§ **Exercise details**:
Repeat every record below exactly, omitting any pictures.

§ **Data supplied**:
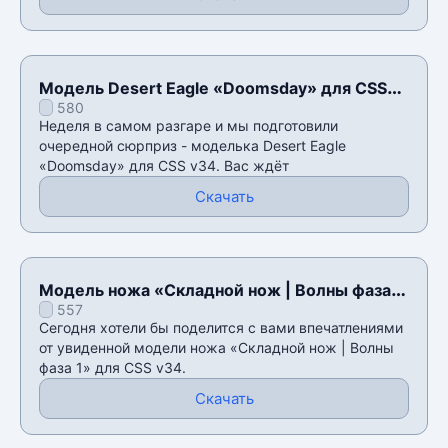
Модель Desert Eagle «Doomsday» для CSS
580
v34
Неделя в самом разгаре и мы подготовили
очередной сюрприз - моделька Desert Eagle
«Doomsday» для CSS v34. Вас ждёт
Скачать
Модель ножа «Складной нож | Волны фаза
557
1» для CSS v34
Сегодня хотели бы поделится с вами впечатлениями
от увиденной модели ножа «Складной нож | Волны
фаза 1» для CSS v34.
Скачать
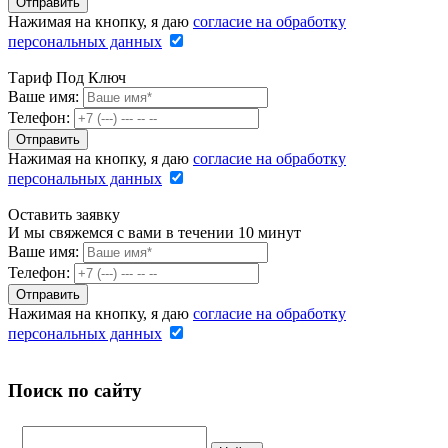
Нажимая на кнопку, я даю
согласие на обработку
персональных данных
Тариф Под Ключ
Ваше имя:
Телефон:
Нажимая на кнопку, я даю
согласие на обработку
персональных данных
Оставить заявку
И мы свяжемся с вами в течении 10 минут
Ваше имя:
Телефон:
Нажимая на кнопку, я даю
согласие на обработку
персональных данных
Поиск по сайту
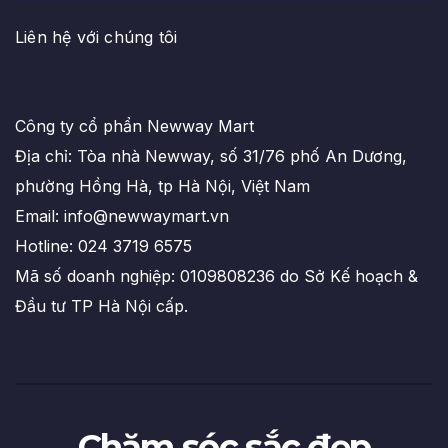
Liên hệ với chúng tôi
Công ty cổ phẩn Newway Mart
Địa chỉ: Tòa nhà Newway, số 31/76 phố An Dương,
phường Hồng Hà, tp Hà Nội, Việt Nam
Email: info@newwaymart.vn
Hotline: 024 3719 6575
Mã số doanh nghiệp: 0109808236 do Sở Kế hoạch &
Đầu tư TP Hà Nội cấp.
Chăm sóc sắc đẹp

§ **Response for this exercise**:
Модель Desert Eagle «Doomsday» для CSS
580
v34
Неделя в самом разгаре и мы подготовили
очередной сюрприз - моделька Desert Eagle
«Doomsday» для CSS v34. Вас ждёт
Скачать
Модель ножа «Складной нож | Волны фаза
557
1» для CSS v34
Сегодня хотели бы поделится с вами впечатлениями
от увиденной модели ножа «Складной нож | Волны
фаза 1» для CSS v34.
Скачать
Нажимая на кнопку, я даю
согласие на обработку
персональных данных
Тариф Под Ключ
Ваше имя:
Телефон:
Нажимая на кнопку, я даю
согласие на обработку
персональных данных
Оставить заявку
И мы свяжемся с вами в течении 10 минут
Ваше имя:
Телефон:
Нажимая на кнопку, я даю
согласие на обработку
персональных данных
Поиск по сайту
Liên hệ với chúng tôi
Công ty cổ phẩn Newway Mart
Địa chỉ: Tòa nhà Newway, số 31/76 phố An Dương,
phường Hồng Hà, tp Hà Nội, Việt Nam
Email: info@newwaymart.vn
Hotline: 024 3719 6575
Mã số doanh nghiệp: 0109808236 do Sở Kế hoạch &
Đầu tư TP Hà Nội cấp.
Chăm sóc sắc đẹp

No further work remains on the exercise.